### Texto de estudio
>>

Evidenciada, abuso tras abuso, en las páginas de los periódicos y la cobertura de los noticieros. Chivos rampantes, desatados, con cuatro estómagos capaces de digerir lo que consumen en el Poder Ejecutivo, Legislativo y Judicial. La “tajada” de 146 millones de pesos que los coordinadores parlamentarios se reparten en vez de devolver. La compra de carros y chocolates, y flores para “alegrar el ambiente de trabajo” con ese remanente. Las irregularidades detectadas en la cuenta pública de Vicente Fox. La canalización de recursos a agricultores que no los necesitan a través del programa Procampo. La lista de “aviadores” que cobran en la Cámara de Diputados pero en realidad no trabajan allí. Los fraudes detectados mas no penalizados en los contratos de Pemex. Los fondos de retiro autorizados para 250 jueces y 70 magistrados. Allí pastando, los bovinos en su bacanal.

<<

### Acciones a realizar
• a. Reescribe como lista el párrafo del texto de estudio que comienza con «Evidenciada, abuso tras abuso» y conserva sus datos principales.
• b. Según el texto de estudio, ¿para cuántos jueces y magistrados se autorizaron fondos de retiro?

Personas o manos retratadas con articulaciones
>>

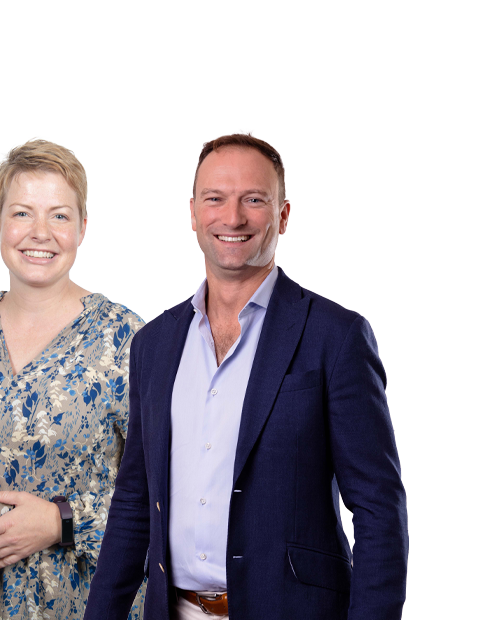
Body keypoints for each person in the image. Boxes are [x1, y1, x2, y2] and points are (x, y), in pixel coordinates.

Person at [83, 131, 408, 620]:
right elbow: (133, 502)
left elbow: (380, 509)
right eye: (215, 199)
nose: (232, 218)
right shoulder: (153, 345)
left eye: (253, 200)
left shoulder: (336, 337)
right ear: (194, 212)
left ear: (283, 215)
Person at [0, 138, 146, 620]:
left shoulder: (126, 338)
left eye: (59, 215)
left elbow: (159, 485)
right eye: (22, 213)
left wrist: (62, 522)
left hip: (91, 603)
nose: (41, 233)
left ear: (82, 227)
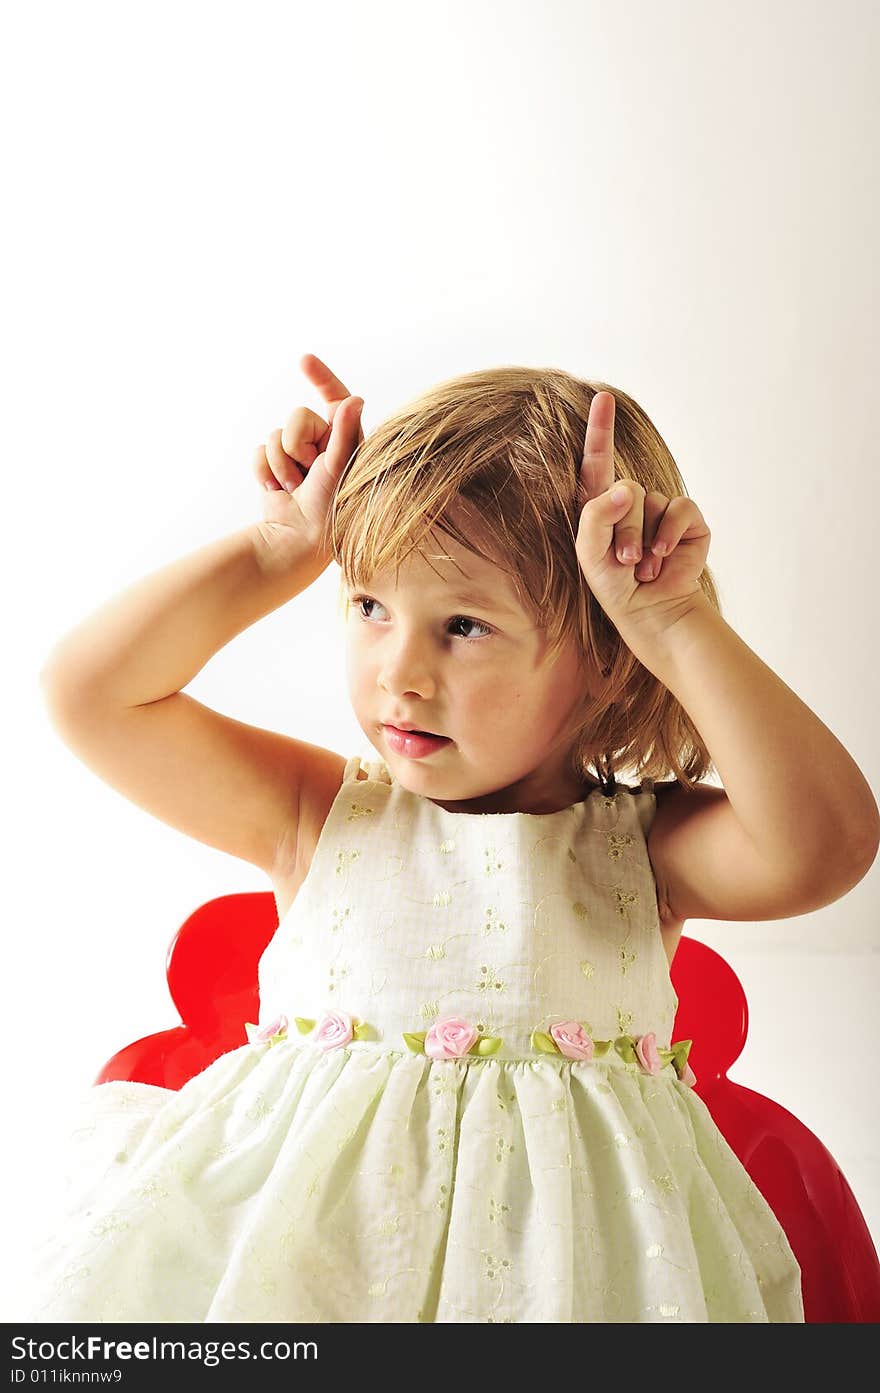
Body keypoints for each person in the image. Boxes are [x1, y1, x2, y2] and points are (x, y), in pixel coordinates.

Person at [27, 353, 878, 1324]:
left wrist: (673, 621)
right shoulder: (321, 813)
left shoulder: (640, 850)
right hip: (302, 1286)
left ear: (605, 655)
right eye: (369, 606)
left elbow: (828, 844)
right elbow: (92, 694)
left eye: (463, 624)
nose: (400, 672)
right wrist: (274, 550)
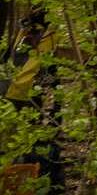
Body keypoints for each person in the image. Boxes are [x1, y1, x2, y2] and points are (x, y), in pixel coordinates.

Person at [5, 11, 63, 195]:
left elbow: (49, 79)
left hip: (26, 98)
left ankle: (28, 178)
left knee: (29, 146)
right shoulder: (25, 40)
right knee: (19, 144)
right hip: (18, 97)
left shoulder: (41, 42)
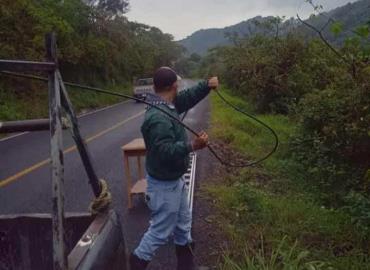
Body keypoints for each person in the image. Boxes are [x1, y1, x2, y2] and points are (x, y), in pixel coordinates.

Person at [129, 67, 219, 270]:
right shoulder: (158, 117)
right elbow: (163, 152)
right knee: (160, 232)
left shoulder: (167, 104)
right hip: (164, 186)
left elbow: (187, 98)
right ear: (174, 86)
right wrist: (192, 146)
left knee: (183, 227)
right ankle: (135, 262)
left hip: (175, 181)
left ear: (154, 87)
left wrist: (207, 85)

<<

### Respuestas por tarea
• a.
- Abusos que aparecen en periódicos y noticieros y que se cometen en los poderes Ejecutivo, Legislativo y Judicial.
- La «tajada» de 146 millones de pesos que los coordinadores parlamentarios se reparten en vez de devolverla.
- La compra de carros, chocolates y flores con ese remanente.
- Las irregularidades detectadas en la cuenta pública de Vicente Fox.
- Los recursos de Procampo que se canalizan a agricultores que no los necesitan.
- Los «aviadores» que cobran en la Cámara de Diputados sin trabajar allí.
- Los fraudes detectados, pero no penalizados, en los contratos de Pemex.
- Los fondos de retiro autorizados para 250 jueces y 70 magistrados.

• b. Se autorizaron para 250 jueces y 70 magistrados.